Taking her hand, Trick led her through the kitchen and down the stairs to the back porch. “What would you have done if I wasn’t?” she asked.

“Walked around with a boner for the rest of the day,” he said. “The kids would’ve been traumatized.”

“Traumatized?” she asked. “Your penis isn’t that scary.”

“Well, thank you, but I would’ve kept it in my pants,” he said, stopping at the edge of the yard to pull her against him. Wrapping her in his arms from behind, Trick propped his chin on her head, and settled against the rail at the outer edge of their deck. “Most of these boys are getting to the age where they’re terrified of the dreaded spontaneous boner. How bad would it be for them if they saw me, a grown guy, unable to contain his? They’d think it happens forever, that they never get over it.”

That was kind of a contradiction. “But if you can’t control it? Doesn’t that mean they never will get over it?”

“I got over it for a decade and a half… and then you came into my life.”

“Are you trying to flatter me?” she asked, wriggling deeper into the vee of his thighs.

“Why would I do that? Because if you like me, there’s the prospect of me getting laid? No, why would I do that…?” Lowering his mouth to her hair, he breathed in. “Why? Is it working?”

“Wait until I take my panties off later and we’ll find out,” she said, pulling his arms further around her body. “Shouldn’t we help them?”

The kids were running around trying to open folding tables and crates of utensils. “Nah,” he said. “What’s the point of having minions if we don’t take advantage of them?” She tutted at her husband and moved forward, but he tensed his arms and she bounced back. “I’m thinking about my mom.”

She didn’t get it, until she remembered what he’d said on the bus once upon a time and she arched her back to push her ass into his groin. “I thought you didn’t have a boner.”

“I lied,” he said, “we’ll just wait here a minute until it goes away.”

It had been a couple of weeks since they’d had sex, he probably had some pent up frustration lingering in his system. “Ok,” she said and exhaled to lean on him again. “I used to think you thought of me as a sister.”

“Yeah,” he said, with a scowl in his tone. “Where did that come from by the way? What the hell did I ever do to make you think Caligula and me were bros?”

It was funny, but so attractive, when he referenced anything she’d told him about history. “You didn’t want to sleep with me, not back at the start.”

“Who said that?”

Sheesh, he had a short memory. “You did,” she said. “You said at the wedding that you weren’t attracted to me.”
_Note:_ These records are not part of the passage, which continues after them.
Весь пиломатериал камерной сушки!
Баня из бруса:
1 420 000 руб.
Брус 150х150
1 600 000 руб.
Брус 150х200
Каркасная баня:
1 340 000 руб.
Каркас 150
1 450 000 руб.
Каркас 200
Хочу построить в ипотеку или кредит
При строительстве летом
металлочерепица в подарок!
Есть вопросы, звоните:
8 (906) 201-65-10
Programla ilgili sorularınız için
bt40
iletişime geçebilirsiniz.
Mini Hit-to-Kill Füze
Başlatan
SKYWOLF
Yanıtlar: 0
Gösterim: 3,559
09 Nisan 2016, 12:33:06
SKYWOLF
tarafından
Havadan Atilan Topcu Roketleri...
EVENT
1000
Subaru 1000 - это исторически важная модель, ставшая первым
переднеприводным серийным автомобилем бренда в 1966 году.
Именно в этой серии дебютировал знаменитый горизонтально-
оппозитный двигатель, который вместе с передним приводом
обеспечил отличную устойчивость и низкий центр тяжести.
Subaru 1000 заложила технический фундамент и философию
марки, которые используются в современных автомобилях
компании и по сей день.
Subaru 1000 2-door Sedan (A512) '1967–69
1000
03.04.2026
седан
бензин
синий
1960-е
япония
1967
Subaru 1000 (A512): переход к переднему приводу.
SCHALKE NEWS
“Ha,” he said in a single laugh. “No, I didn’t. I said you weren’t my type and you’re not. The women I went for before you were easy, blonde, bimbos… You’re none of those things, love.”

Maybe not all of them. “I’m pretty easy,” she said.
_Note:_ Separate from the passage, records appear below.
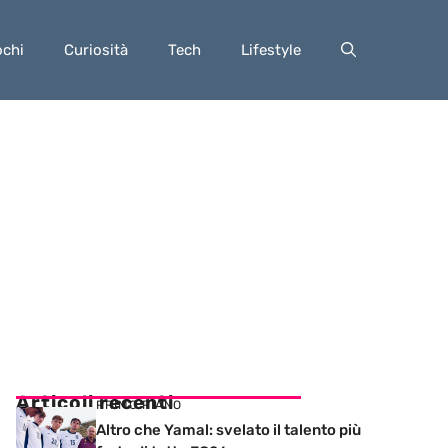
ochi
Curiosità
Tech
Lifestyle
Articoli recenti
PRIMO PIANO
Altro che Yamal: svelato il talento più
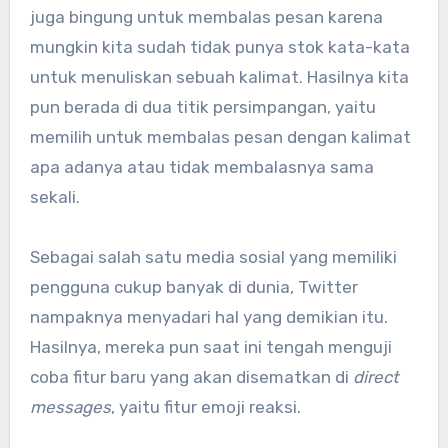
juga bingung untuk membalas pesan karena
mungkin kita sudah tidak punya stok kata-kata
untuk menuliskan sebuah kalimat. Hasilnya kita
pun berada di dua titik persimpangan, yaitu
memilih untuk membalas pesan dengan kalimat
apa adanya atau tidak membalasnya sama
sekali.
Sebagai salah satu media sosial yang memiliki
pengguna cukup banyak di dunia, Twitter
nampaknya menyadari hal yang demikian itu.
Hasilnya, mereka pun saat ini tengah menguji
coba fitur baru yang akan disematkan di
direct
messages
, yaitu fitur emoji reaksi.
They both thought about it for a second. “Yeah, ok, you are pretty easy.”

“And I could go blonde.”

“Nope,” he said. “I love your hair. Don’t touch it.”

“I could pretend to—”

“I love your mind more than I love your hair,” he said, anticipating what she was going to say. “And what was it you said to Kira? If you were the same as every girl who came before, this wouldn’t be what it is, would it? I never loved any of the other girls. I love you. And I don’t want you to change a damn thing about yourself.”

“Mr. Strickland!” one of the girls called out.

“Shit,” he said with a smile in his voice. “She makes me sound like a damn hockey coach.”

Trick kissed the back of her head and eased her forward so he could go over to help the girl who was struggling with the table.

That was him, her husband. He was nowhere close to resembling any hockey coach, but he was hers, and he was here, taking care of business. Lyla had never been more in love or certain of her future than she was right now.